Komisi ini menjadi wadah koordinasi dan komunikasi berbagai pihak yang berkepentingan terhadap pengelolaan polder, sehingga bisa mencapai hasil yang maksimal dalam meningkatkan produksi pertanian dikawasan itu.
Anggota komisi irigasi yang terdiri dari wakil perkumpulan petani pemakai air (P3A) dan kelompok pengguna jaringan irigasi diharapkan akan memberikan masukan kepada bupati untuk mengambil kebijakan meliputi upaya peningkatan dan pengelolaan jaringan irigasi, pengelolaan aset hingga pelaporannya.
"Komisi yang diketuai Kepala Bappeda atau Asisten II Sekretariat Daerah ini nantinya juga akan membantu kepala daerah untuk menetapkan rencana tata tanam, rencana tahunan penyediaan air irigasi dan pembagian ke lahan-lahan pertahian serta merekomendasikan prioritas alokasi dana," kata Busro.
Namun yang perlu pembahasan lebih lanjut oleh pihak komisi irigasi cetus Busro yakni terkait sumber dana untuk pengelolaan polder alabio karena dana dari APBD Hulu Sungai Utara pasti terbatas untuk mengelola polder yang pada umumnya membutuhkan dana besar.
"Dana bantuan pusat tetap ada untuk rehabilitasi polder namun tetap harus didukung dana dari pemerintah daerah setempat khususnya dalam hal pemeliharannya," cetus Busro.
Bahkan berdasarkan hasil survei di kalangan petani di kawasan Polder menyatakan sikap bersedia memberikan kontribusi berupa dana pemeliharaan, asalkan petani terlebih dahulu bisa merasakan manfaat dari pengelolaan Polder Alabio.

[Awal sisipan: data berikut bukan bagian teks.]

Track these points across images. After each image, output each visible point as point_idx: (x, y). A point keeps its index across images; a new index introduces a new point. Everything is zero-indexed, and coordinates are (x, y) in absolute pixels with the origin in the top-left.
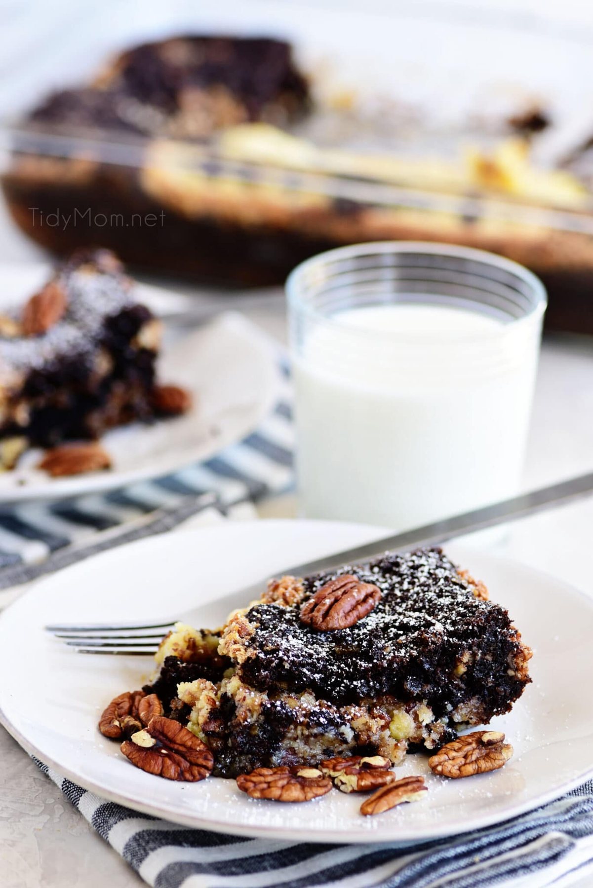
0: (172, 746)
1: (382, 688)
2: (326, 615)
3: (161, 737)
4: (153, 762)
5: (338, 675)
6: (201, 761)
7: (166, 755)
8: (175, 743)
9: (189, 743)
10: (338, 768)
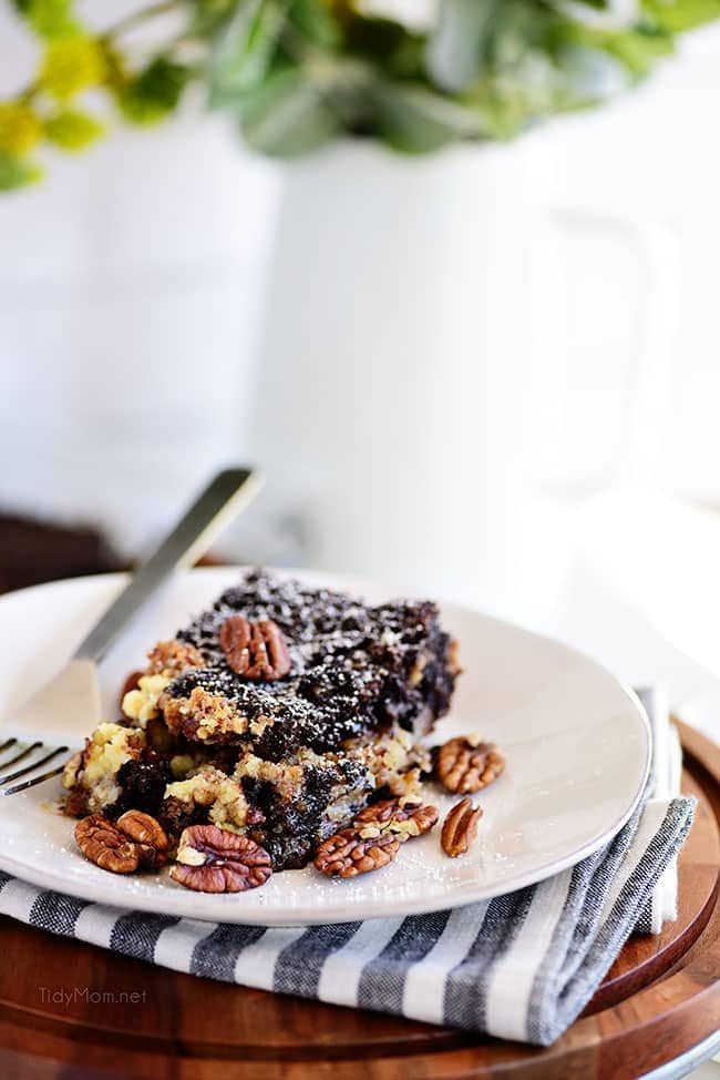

Para petani, imbuh Busro, juga menuturkan dari satu hektare lahan dikawasan pertanian Polder Alabio mempu menghasilkan produksi 4 hingga 5 ton Gabah Kering Giling (GKG) yang harga jualnya senilai Rp 4.400 per kilogram.
Sementara dari total luas lahan yang bisa digarap maka para petani dikawasan polder alabio mampu menghasilkan hingga 38.291 ton GKG.
"Sedangkan total biaya operasi pompa irigasi dan drainase diperkirakan mencapai Rp4 miliar lebih sehingga bisa dialokasikan berapa bantuan yang harus diberikan oleh pemerintah pusat dan daerah," tandasnya.
Alternatif lain coba ditawarkan oleh Kepala Dinas Perikanan dan Peternakan HSU Ir. Suriani, M,Si dengan cara pengelolaan pertanian terintegrasi dengan perikanan dan peternakan.
"Sayang jika proyek sebesar ini hanya diperuntukan bagi peningkatan sektor pertanian saja tanpa diintegrasikan dengan budidaya perikanan dan peternakan yang tentu bisa menghasilkan keuntungan lebih besar sehingga dapat memberi kontribusi bagi biaya pemeliharaan jaringan polder," terangnya.
Apalagi, kata Suriani lagi, tidak semua lahan dikawasan polder yang bisa dimanfaatkan untuk pertanian sehingga bisa digunakan untuk budidaya ikan dan ternak.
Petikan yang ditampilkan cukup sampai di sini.